= Beginning of Section =

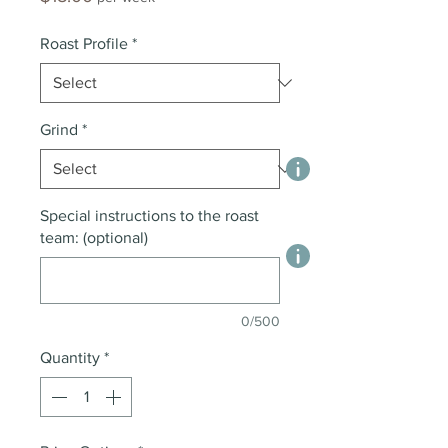
Roast Profile
*
Grind
*
Special instructions to the roast
team: (optional)
0/500
Quantity
*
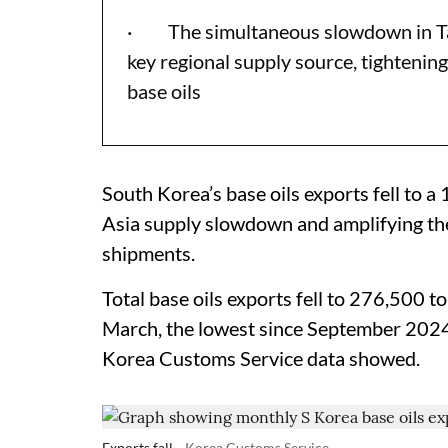
· The simultaneous slowdown in Tai
key regional supply source, tightening
base oils
South Korea’s base oils exports fell to 
Asia supply slowdown and amplifying the
shipments.
Total base oils exports fell to 276,500 t
March, the lowest since September 202
Korea Customs Service data showed.
Exports fall
Korea Customs Service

= End of Section =

• _WORK TO COMPLETE_
The lines above that hold the word "fell" are the ones to copy.

• _REPLY_
South Korea’s base oils exports fell to 
Total base oils exports fell to 276,500 t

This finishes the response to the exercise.